D'abord à travers les débuts difficile d'Ira, dont les blagues inefficaces dissimulent un talent pourtant bien réel, puis au travers de la vie et de la carrière de George. Pourquoi les gens rient-ils, ou pas ?
«  Quand vous voyez un numéro de « stand-up » au cinéma, toutes les blagues font mouche, même les mauvaises, le public est plié en deux, etc. On ne vous montre pas les passages à vide ou les petites pauses embarrassées qui surviennent dans la réalité avant et après une blague. C'est cela que j'ai
voulu montrer, en cherchant à capter l'ambiance authentique d'un cabaret. »
(Judd Apatow, in Dossier de presse).

Pour être réaliste, le film ne recule pas devant la parfaite vulgarité de certains comiques, dont la taille et le diamètre du pénis semblent être l'ultime préoccupation. L'effet de surprise des paroles crues, qui devrait provoquer le rire (selon Bergson), est déjà fortement compromis par la grossièreté du propos : il est tout simplement anéanti dans le film par la répétition inlassable du genre.
L'agacement du spectateur est d'ailleurs partagé par un certain nombre de personnages du film, des parents de George à Laura, ou à James Taylor, qui fait une courte apparition.

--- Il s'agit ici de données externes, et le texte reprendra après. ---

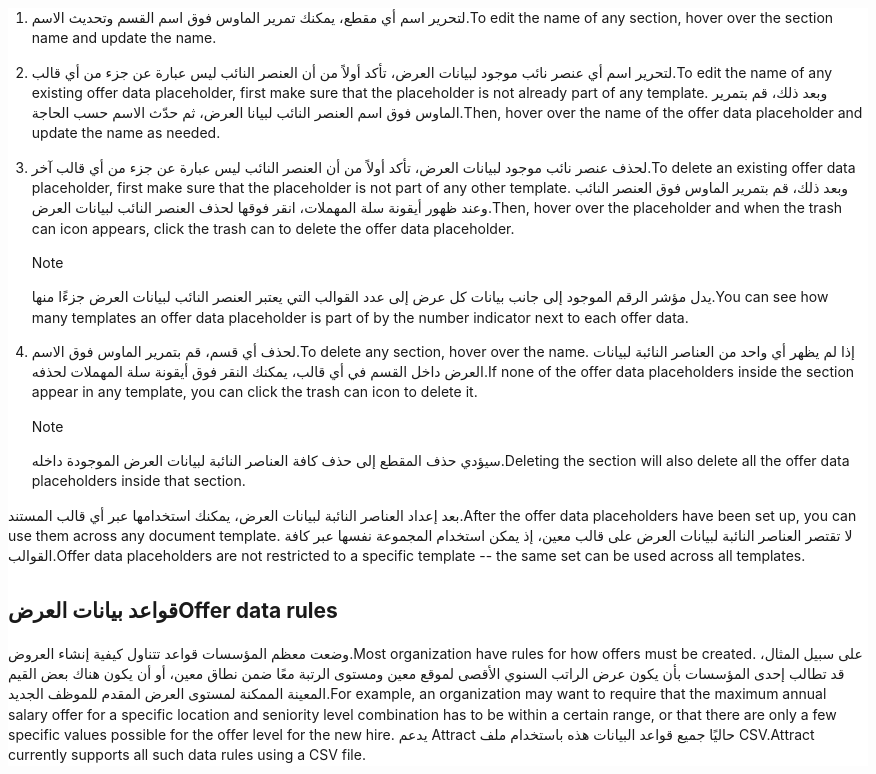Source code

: 1.  <span data-ttu-id="2d0d3-124">لتحرير اسم أي مقطع، يمكنك تمرير الماوس فوق اسم القسم وتحديث الاسم.</span><span class="sxs-lookup"><span data-stu-id="2d0d3-124">To edit the name of any section, hover over the section name and update the name.</span></span>

1.  <span data-ttu-id="2d0d3-125">لتحرير اسم أي عنصر نائب موجود لبيانات العرض، تأكد أولاً من أن العنصر النائب ليس عبارة عن جزء من أي قالب.</span><span class="sxs-lookup"><span data-stu-id="2d0d3-125">To edit the name of any existing offer data placeholder, first make sure that the placeholder is not already part of any template.</span></span> <span data-ttu-id="2d0d3-126">وبعد ذلك، قم بتمرير الماوس فوق اسم العنصر النائب لبيانا العرض، ثم حدّث الاسم حسب الحاجة.</span><span class="sxs-lookup"><span data-stu-id="2d0d3-126">Then, hover over the name of the offer data placeholder and update the name as needed.</span></span>

1. <span data-ttu-id="2d0d3-127">لحذف عنصر نائب موجود لبيانات العرض، تأكد أولاً من أن العنصر النائب ليس عبارة عن جزء من أي قالب آخر.</span><span class="sxs-lookup"><span data-stu-id="2d0d3-127">To delete an existing offer data placeholder, first make sure that the placeholder is not part of any other template.</span></span> <span data-ttu-id="2d0d3-128">وبعد ذلك، قم بتمرير الماوس فوق العنصر النائب وعند ظهور أيقونة سلة المهملات، انقر فوقها لحذف العنصر النائب لبيانات العرض.</span><span class="sxs-lookup"><span data-stu-id="2d0d3-128">Then, hover over the placeholder and when the trash can icon appears, click the trash can to delete the offer data placeholder.</span></span>
    >[!NOTE]
    > <span data-ttu-id="2d0d3-129">يدل مؤشر الرقم الموجود إلى جانب بيانات كل عرض إلى عدد القوالب التي يعتبر العنصر النائب لبيانات العرض جزءًا منها.</span><span class="sxs-lookup"><span data-stu-id="2d0d3-129">You can see how many templates an offer data placeholder is part of by the number indicator next to each offer data.</span></span> 

1. <span data-ttu-id="2d0d3-130">لحذف أي قسم، قم بتمرير الماوس فوق الاسم.</span><span class="sxs-lookup"><span data-stu-id="2d0d3-130">To delete any section, hover over the name.</span></span> <span data-ttu-id="2d0d3-131">إذا لم يظهر أي واحد من العناصر النائبة لبيانات العرض داخل القسم في أي قالب، يمكنك النقر فوق أيقونة سلة المهملات لحذفه.</span><span class="sxs-lookup"><span data-stu-id="2d0d3-131">If none of the offer data placeholders inside the section appear in any template, you can click the trash can icon to delete it.</span></span> 
    >[!NOTE]
    > <span data-ttu-id="2d0d3-132">سيؤدي حذف المقطع إلى حذف كافة العناصر النائبة لبيانات العرض الموجودة داخله.</span><span class="sxs-lookup"><span data-stu-id="2d0d3-132">Deleting the section will also delete all the offer data placeholders inside that section.</span></span>

<span data-ttu-id="2d0d3-133">بعد إعداد العناصر النائبة لبيانات العرض، يمكنك استخدامها عبر أي قالب المستند.</span><span class="sxs-lookup"><span data-stu-id="2d0d3-133">After the offer data placeholders have been set up, you can use them across any document template.</span></span> <span data-ttu-id="2d0d3-134">لا تقتصر العناصر النائبة لبيانات العرض على قالب معين، إذ يمكن استخدام المجموعة نفسها عبر كافة القوالب.</span><span class="sxs-lookup"><span data-stu-id="2d0d3-134">Offer data placeholders are not restricted to a specific template -- the same set can be used across all templates.</span></span>

## <a name="offer-data-rules"></a><span data-ttu-id="2d0d3-135">قواعد بيانات العرض</span><span class="sxs-lookup"><span data-stu-id="2d0d3-135">Offer data rules</span></span>

<span data-ttu-id="2d0d3-136">وضعت معظم المؤسسات قواعد تتناول كيفية إنشاء العروض.</span><span class="sxs-lookup"><span data-stu-id="2d0d3-136">Most organization have rules for how offers must be created.</span></span> <span data-ttu-id="2d0d3-137">على سبيل المثال، قد تطالب إحدى المؤسسات بأن يكون عرض الراتب السنوي الأقصى لموقع معين ومستوى الرتبة معًا ضمن نطاق معين، أو أن يكون هناك بعض القيم المعينة الممكنة لمستوى العرض المقدم للموظف الجديد.</span><span class="sxs-lookup"><span data-stu-id="2d0d3-137">For example, an organization may want to require that the maximum annual salary offer for a specific location and seniority level combination has to be within a certain range, or that there are only a few specific values possible for the offer level for the new hire.</span></span> <span data-ttu-id="2d0d3-138">يدعم Attract حاليًا جميع قواعد البيانات هذه باستخدام ملف CSV.</span><span class="sxs-lookup"><span data-stu-id="2d0d3-138">Attract currently supports all such data rules using a CSV file.</span></span>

Très personnel, le film est enfin une introspection de Judd Apatow sur le sens
de la vie.
« Lors du tremblement de terre qui secoua la Californie du Sud en 1994, la cheminée de ma maison s'est détachée, a traversé le toit, et a atterri dans la chambre à coucher. Je ne dois la vie sauve qu'au fait que j'étais alors en train de repeindre la façade. Durant trois jours – pas un de plus -, j'ai vraiment apprécié ce miracle et savouré ma vie. Le film repose sur cette idée : quelle leçon pouvons-nous tirer d'une telle expérience, qui nous servirait dans notre nouvelle vie ? »
(Judd Apatow, in Dossier de presse)
La leçon paraît bien difficile à retenir pour George. Alors qu'il se sort miraculeusement d'une maladie grave, il n'hésite pas à refaire l'amour à son ancienne maîtresse, pourtant mariée depuis et mère de deux enfants. George est égoïste, sourd aux supplications d'Ira, égocentrique au possible, prêt à faire exploser la vie de Laura pour lui en reconstruire une sans âme. Mais cette difficulté à remettre sa vie en question est en fait une
volonté délibérée du réalisateur : « Ceux qui recouvrent la santé n'ont pas toujours le courage de se consacrer à ce qui importe dans la vie. Certains trouvent trop difficile, trop effrayant, de changer de style, et préfèrent revenir à leurs petites habitudes. » (Judd Apatow, in Dossier de presse).
Ce n'est qu'à la fin du film, après avoir mis à sac la vie privée de Laura et humilié le pauvre Ira que le déclic s'opère, offrant au film la traditionnelle « happy end » des comédies américaines.

Le personnage d'Ira est quant à lui ambivalent. Alors qu'il est d'un secours tout à fait profitable pour George, il témoigne d'un comportement inacceptable lorsqu'il trahit son ami en lui cachant que George souhaitait également faire appel à ses services.